Altro luogo comune da smascherare è il mantra del tramonto della sovranità. L’attuale scenario di post-sovranità, nella globalizzazione neoliberale, non ha certo significato mitigazione del potere, ma al contrario ha lasciato campo aperto ai poteri selvaggi transnazionali. Inoltre, essendosi la democrazia impiantata nell’albero della sovranità, come sovranità popolare, combattere la sovranità politica ha significato, di fatto, indebolire la democrazia [G.Preterossi, Ciò che resta della democrazia, Bari, 2014].
E non sa convincere nemmeno l’idea di un “transito” indolore verso una politica senza sovranità, nella quale il cittadino cederebbe volentieri il passo al cosmopolita. L’idea che la crisi della sovranità sia un problema solo per gli Stati non è accettabile. Essa, infatti, è un problema anzitutto per le persone, perché senza sovranità i loro diritti politici (e non solo) non sono garantiti e le politiche redistributive non si possono attuare. Pertanto la questione della sovranità continua, ancora oggi, a porsi e a reclamare di essere urgentemente ridefinita.

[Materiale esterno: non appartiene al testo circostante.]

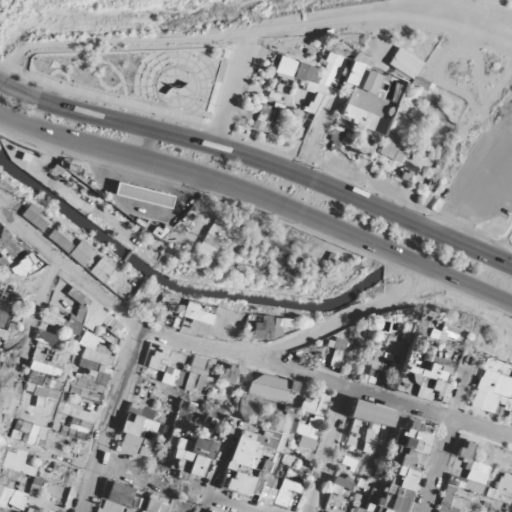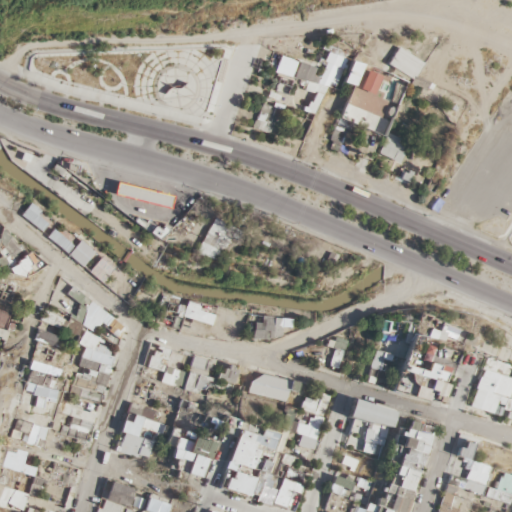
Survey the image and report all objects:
road: (251, 32)
road: (218, 56)
road: (27, 58)
road: (98, 63)
road: (55, 72)
park: (137, 76)
road: (98, 86)
fountain: (167, 87)
road: (225, 99)
road: (137, 144)
road: (100, 159)
road: (258, 166)
road: (192, 183)
road: (480, 191)
gas station: (136, 196)
building: (136, 196)
road: (260, 198)
road: (139, 203)
park: (509, 240)
road: (31, 339)
road: (200, 345)
road: (378, 394)
building: (169, 411)
road: (112, 418)
road: (443, 441)
road: (327, 448)
building: (248, 458)
building: (406, 468)
road: (215, 474)
building: (507, 481)
building: (351, 483)
building: (463, 488)
building: (394, 502)
road: (231, 505)
building: (109, 508)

Anche il tema del “confine” merita di essere trattato in maniera meno manichea. Innanzitutto, non è affatto vero che ogni forma di appartenenza sia «nazionalista». Ma, a parte il fatto che l’identificazione tra nazione e nazionalismo è storicamente falsa (la nazione, anzi più propriamente lo Stato-nazione, è soprattutto un contenitore, un contesto, che definisce uno spazio e un terreno comune per l’esercizio della sovranità popolare), è il punto teorico-politico a essere fuorviante. I bisogni di appartenenza e identità sono profondi e radicati e possono essere declinati in molti modi, anche democratici e aperti. Soprattutto, le forme politiche che l’Occidente ha inventato sono ridotte: città, imperi, Stati. La forma impolitica ancora non è stata inventata. Credere che, come per incanto, lo spazio liscio globale non generi refrattarietà identitarie e caos geopolitico (vedi il caso Catalogna), è molto ingenuo, e in fondo funzionale alla narrazione globalista neoliberale [G. Preterossi, Radicalità, in “Filosofia politica”, aprile 2017, pp. 69-80].

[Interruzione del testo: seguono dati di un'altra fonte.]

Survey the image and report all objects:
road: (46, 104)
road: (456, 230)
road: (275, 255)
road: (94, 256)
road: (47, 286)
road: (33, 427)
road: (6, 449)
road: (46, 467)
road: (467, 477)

La democrazia ha quindi bisogno di una spazio, di una cornice entro cui esercitarsi, e finora lo schema dello Stato-nazione dalla natura democratico-sociale, che l’Europa ha conosciuto nel secondo dopo guerra, si è dimostrato il terreno ideale entro cui imporre il primato della dimensione politica sulla dimensione economica.
Altra variabile essenziale in un sistema democratico è il sentimento di coesione e di lealtà politica fra i cittadini. E la coesione e la lealtà politica – per quanto astrattamente garantite nelle società moderne dallo strumento del diritto – suppongono comunque l’esistenza di legami prepolitici fra i membri del gruppo, rinviano ad una identità collettiva. Ed è provato che la tenuta dei legami identitari si fa sempre più incerta via via che l’ambito geopolitico di uno Stato si dilata e si fa sempre più sfumato. Neppure il più astratto “patriottismo dei diritti” può fare a meno, per così dire, di una qualche “intimità” fra i membri del gruppo: essi non possono essere dei soggetti “estranei” gli uni agli altri. L’estraneità è l’opposto della solidarietà democratica. La prova a contrario viene oggi fornita dagli estesi fenomeni di insofferenza e di razzismo che colpiscono le società contemporanee [D. Zolo, I signori della pace. Una critica del globalismo giuridico, Roma, 2001].